[TASK GOAL]
Could you give back every record below exactly, leaving out the pictures?

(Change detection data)
▬▬▬▬▬▬▬▬▬▬
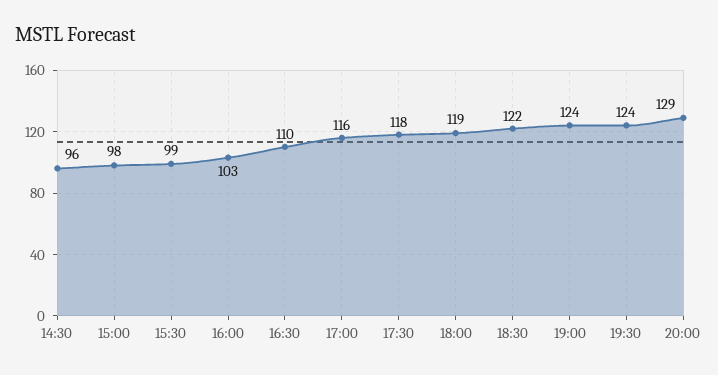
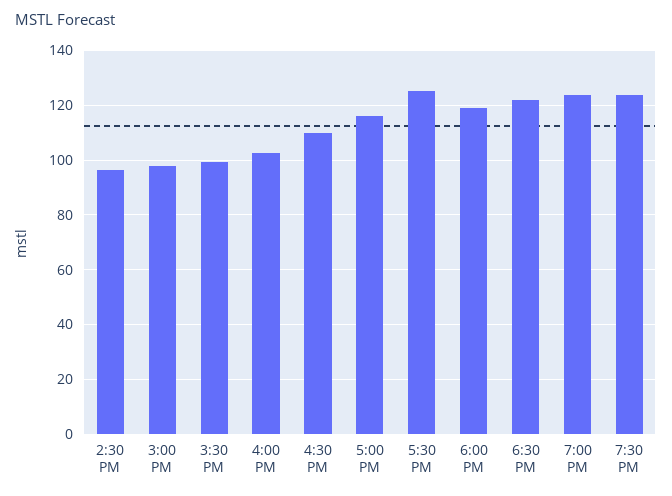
  {
    "14:30": 96,
    "15:00": 98,
    "15:30": 99,
    "16:00": 103,
    "16:30": 110,
    "17:00": 116,
-   "17:30": 118,
+   "17:30": 125,
    "18:00": 119,
    "18:30": 122,
    "19:00": 124,
-   "19:30": 124,
+   "19:30": 124
-   "20:00": 129
  }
▬▬▬▬▬▬▬▬▬▬
[TASK ANSWER]
  {
    "14:30": 96,
    "15:00": 98,
    "15:30": 99,
    "16:00": 103,
    "16:30": 110,
    "17:00": 116,
-   "17:30": 118,
+   "17:30": 125,
    "18:00": 119,
    "18:30": 122,
    "19:00": 124,
-   "19:30": 124,
+   "19:30": 124
-   "20:00": 129
  }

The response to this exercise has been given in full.